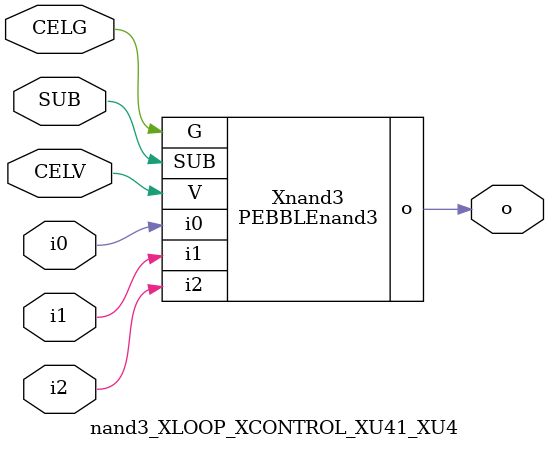
<source format=v>



module PEBBLEnand3 ( o, G, SUB, V, i0, i1, i2 );

  input i0;
  input V;
  input i2;
  input i1;
  input G;
  output o;
  input SUB;
endmodule

//Celera Confidential Do Not Copy nand3_XLOOP_XCONTROL_XU41_XU4
//Celera Confidential Symbol Generator
//5V Inverter
module nand3_XLOOP_XCONTROL_XU41_XU4 (CELV,CELG,i0,i1,i2,o,SUB);
input CELV;
input CELG;
input i0;
input i1;
input i2;
input SUB;
output o;

//Celera Confidential Do Not Copy nand3
PEBBLEnand3 Xnand3(
.V (CELV),
.i0 (i0),
.i1 (i1),
.i2 (i2),
.o (o),
.SUB (SUB),
.G (CELG)
);
//,diesize,PEBBLEnand3

//Celera Confidential Do Not Copy Module End
//Celera Schematic Generator
endmodule

</source>
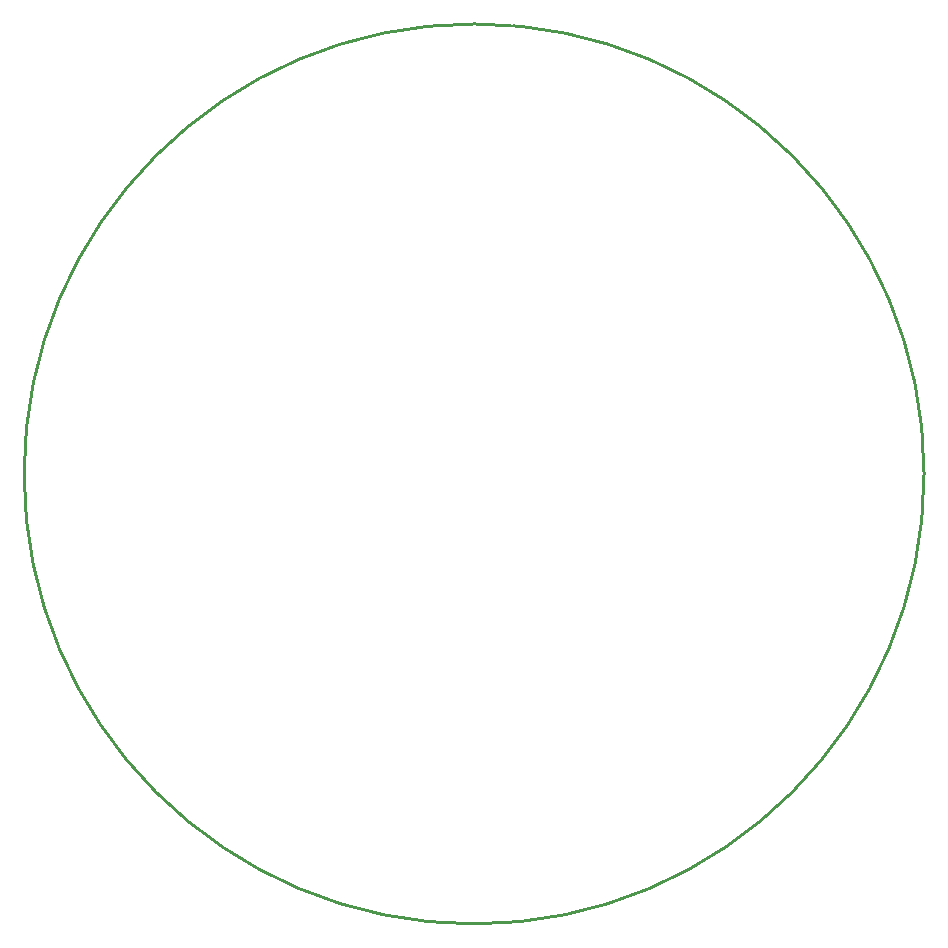
<source format=gko>
G04 Layer_Color=16711935*
%FSLAX24Y24*%
%MOIN*%
G70*
G01*
G75*
%ADD28C,0.0100*%
D28*
X15000Y0D02*
G03*
X15000Y0I-15000J0D01*
G01*
M02*

</source>
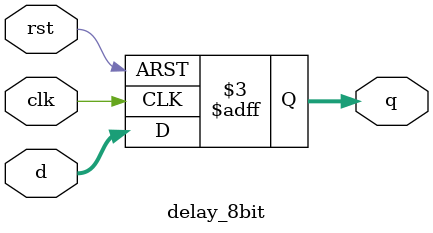
<source format=v>

`timescale 1ns/10ps
module delay_8bit(d,clk,rst,q);
  input [1:8] d;
  input rst, clk;
  output [1:8] q;
  reg [1:8] q;
  always @(posedge clk or negedge rst)
      begin
        if(!rst) 
           begin
             q <= 8'b0;
           end
        else 
           begin
             q <= d;
           end
      end
endmodule
</source>
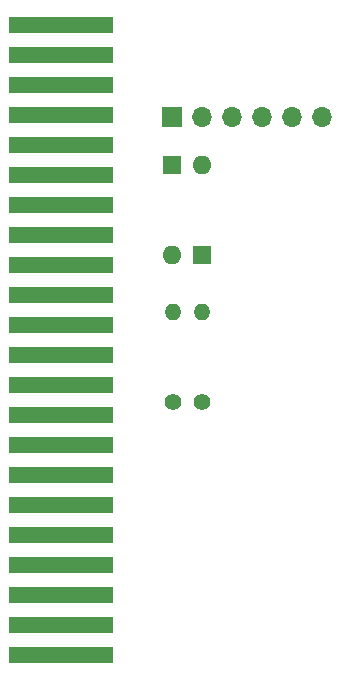
<source format=gts>
G04 #@! TF.GenerationSoftware,KiCad,Pcbnew,7.0.8*
G04 #@! TF.CreationDate,2023-12-01T23:48:08-08:00*
G04 #@! TF.ProjectId,COMiX-Edge-Adapter-Slim,434f4d69-582d-4456-9467-652d41646170,rev?*
G04 #@! TF.SameCoordinates,Original*
G04 #@! TF.FileFunction,Soldermask,Top*
G04 #@! TF.FilePolarity,Negative*
%FSLAX46Y46*%
G04 Gerber Fmt 4.6, Leading zero omitted, Abs format (unit mm)*
G04 Created by KiCad (PCBNEW 7.0.8) date 2023-12-01 23:48:08*
%MOMM*%
%LPD*%
G01*
G04 APERTURE LIST*
%ADD10C,1.400000*%
%ADD11O,1.400000X1.400000*%
%ADD12R,1.600000X1.600000*%
%ADD13O,1.600000X1.600000*%
%ADD14R,1.700000X1.700000*%
%ADD15O,1.700000X1.700000*%
%ADD16R,8.890000X1.397000*%
G04 APERTURE END LIST*
D10*
X216357200Y-123139200D03*
D11*
X216357200Y-115519200D03*
D10*
X218846400Y-123164600D03*
D11*
X218846400Y-115544600D03*
D12*
X218871800Y-110693200D03*
D13*
X218871800Y-103073200D03*
D14*
X216300000Y-99000000D03*
D15*
X218840000Y-99000000D03*
X221380000Y-99000000D03*
X223920000Y-99000000D03*
X226460000Y-99000000D03*
X229000000Y-99000000D03*
D12*
X216331800Y-103073200D03*
D13*
X216331800Y-110693200D03*
D16*
X206883000Y-91186000D03*
X206883000Y-93726000D03*
X206883000Y-96266000D03*
X206883000Y-98806000D03*
X206883000Y-101346000D03*
X206883000Y-103886000D03*
X206883000Y-106426000D03*
X206883000Y-108966000D03*
X206883000Y-111506000D03*
X206883000Y-114046000D03*
X206883000Y-116586000D03*
X206883000Y-119126000D03*
X206883000Y-121666000D03*
X206883000Y-124206000D03*
X206883000Y-126746000D03*
X206883000Y-129286000D03*
X206883000Y-131826000D03*
X206883000Y-134366000D03*
X206883000Y-136906000D03*
X206883000Y-139446000D03*
X206883000Y-141986000D03*
X206883000Y-144526000D03*
M02*

</source>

• EXERCISE DIRECTIONS:
Word for word, restate the lines of the listing above starting at the line with "X218840000Y-99000000D03*" and ending at the line with "X206883000Y-131826000D03*", and nothing outside them.

• YOUR SOLUTION:
X218840000Y-99000000D03*
X221380000Y-99000000D03*
X223920000Y-99000000D03*
X226460000Y-99000000D03*
X229000000Y-99000000D03*
D12*
X216331800Y-103073200D03*
D13*
X216331800Y-110693200D03*
D16*
X206883000Y-91186000D03*
X206883000Y-93726000D03*
X206883000Y-96266000D03*
X206883000Y-98806000D03*
X206883000Y-101346000D03*
X206883000Y-103886000D03*
X206883000Y-106426000D03*
X206883000Y-108966000D03*
X206883000Y-111506000D03*
X206883000Y-114046000D03*
X206883000Y-116586000D03*
X206883000Y-119126000D03*
X206883000Y-121666000D03*
X206883000Y-124206000D03*
X206883000Y-126746000D03*
X206883000Y-129286000D03*
X206883000Y-131826000D03*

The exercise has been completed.